Controversy surrounding Bujagali dam persists as Lake Victoria crisis continues
15 June 2007
Just weeks after the World Bank Group approved $360 million in loans and guarantees for the Bujagali Hydroelectric Dam, the project is again in the news following renewed debate over the crisis facing Lake Victoria.
The Guardian reports that the $800 million dam on the Victoria Nile in Uganda, the "biggest-ever foreign investment in East Africa," will be unlikely to produce the projected 250 MW of electricity because water levels of Lake Victoria, the river's source, are at record lows.

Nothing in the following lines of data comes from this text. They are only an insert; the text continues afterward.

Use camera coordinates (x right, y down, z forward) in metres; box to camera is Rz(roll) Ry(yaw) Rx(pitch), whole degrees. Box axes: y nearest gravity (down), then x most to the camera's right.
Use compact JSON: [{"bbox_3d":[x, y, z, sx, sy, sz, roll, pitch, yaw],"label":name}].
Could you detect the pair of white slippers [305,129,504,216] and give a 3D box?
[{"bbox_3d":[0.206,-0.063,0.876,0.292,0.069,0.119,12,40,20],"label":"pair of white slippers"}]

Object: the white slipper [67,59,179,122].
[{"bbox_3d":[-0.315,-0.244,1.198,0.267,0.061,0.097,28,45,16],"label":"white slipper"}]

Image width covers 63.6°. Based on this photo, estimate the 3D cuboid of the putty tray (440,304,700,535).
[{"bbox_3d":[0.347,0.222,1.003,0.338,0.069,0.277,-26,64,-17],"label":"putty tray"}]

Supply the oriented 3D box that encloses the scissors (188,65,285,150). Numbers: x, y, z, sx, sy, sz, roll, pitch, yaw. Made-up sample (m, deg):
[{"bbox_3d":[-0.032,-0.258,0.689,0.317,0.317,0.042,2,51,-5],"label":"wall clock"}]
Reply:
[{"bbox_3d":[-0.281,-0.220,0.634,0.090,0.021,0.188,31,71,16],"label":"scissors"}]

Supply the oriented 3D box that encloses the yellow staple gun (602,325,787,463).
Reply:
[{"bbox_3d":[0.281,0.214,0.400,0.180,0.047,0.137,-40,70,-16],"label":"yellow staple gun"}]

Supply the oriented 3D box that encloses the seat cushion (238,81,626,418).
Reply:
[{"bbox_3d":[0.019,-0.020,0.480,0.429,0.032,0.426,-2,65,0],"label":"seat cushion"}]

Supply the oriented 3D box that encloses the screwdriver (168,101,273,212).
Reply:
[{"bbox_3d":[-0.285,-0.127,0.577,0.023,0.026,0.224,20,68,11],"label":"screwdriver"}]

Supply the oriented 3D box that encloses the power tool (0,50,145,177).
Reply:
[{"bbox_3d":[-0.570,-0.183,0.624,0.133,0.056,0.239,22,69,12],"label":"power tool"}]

While Bujagali’s proponents attribute the decline in the world's second largest fresh-water lake to a regional drought and regular cycles, others contend that existing dams have been at fault. According to The Guardian, "engineers had made excessive releases through the [existing] dam wall, causing more than half of the drop in the lake," in order to keep up with growing energy demands.
Regardless of the cause, critics argue that Bujagali will operate at well below capacity. Frank Muramuzi of Uganda's National Association of Professional Environmentalists (NAPE) predicts that the "output will be closer to 100MW, which will make the power far too expensive," and that "smaller, cheaper options such as micro-hydro, solar and geothermal projects located in areas that would be of more benefit to the rural poor have not been adequately explored."

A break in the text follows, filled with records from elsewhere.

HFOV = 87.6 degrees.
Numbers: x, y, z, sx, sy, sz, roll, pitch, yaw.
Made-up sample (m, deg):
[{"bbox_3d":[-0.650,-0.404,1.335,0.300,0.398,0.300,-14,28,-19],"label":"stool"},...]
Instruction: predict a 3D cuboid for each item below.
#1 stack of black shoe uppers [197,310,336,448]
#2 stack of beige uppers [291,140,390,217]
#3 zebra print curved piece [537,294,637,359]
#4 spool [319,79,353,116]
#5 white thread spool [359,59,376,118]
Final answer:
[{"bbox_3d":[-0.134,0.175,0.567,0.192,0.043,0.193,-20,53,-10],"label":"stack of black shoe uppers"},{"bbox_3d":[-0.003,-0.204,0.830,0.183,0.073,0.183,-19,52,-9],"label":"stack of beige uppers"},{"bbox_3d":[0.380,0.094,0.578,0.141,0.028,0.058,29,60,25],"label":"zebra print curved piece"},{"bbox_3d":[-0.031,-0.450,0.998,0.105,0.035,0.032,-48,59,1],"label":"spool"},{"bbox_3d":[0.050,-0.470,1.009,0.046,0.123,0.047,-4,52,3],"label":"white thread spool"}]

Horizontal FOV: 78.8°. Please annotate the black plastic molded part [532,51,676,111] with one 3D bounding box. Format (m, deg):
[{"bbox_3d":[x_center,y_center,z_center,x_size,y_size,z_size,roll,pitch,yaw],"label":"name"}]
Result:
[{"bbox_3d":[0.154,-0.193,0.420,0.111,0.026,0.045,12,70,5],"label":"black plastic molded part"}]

Kenyan President Mwai Kibaki has also spoken out for the need to prevent further reductions in the levels of Lake Victoria. Last week, Kibaki launched the Lake Victoria Basin Commission, a collaborative initiative by the governments of Kenya, Uganda and Tanzania designed to reverse the lake's ecological decline. All three countries border on the lake, on which over 30 million people depend for their livelihoods.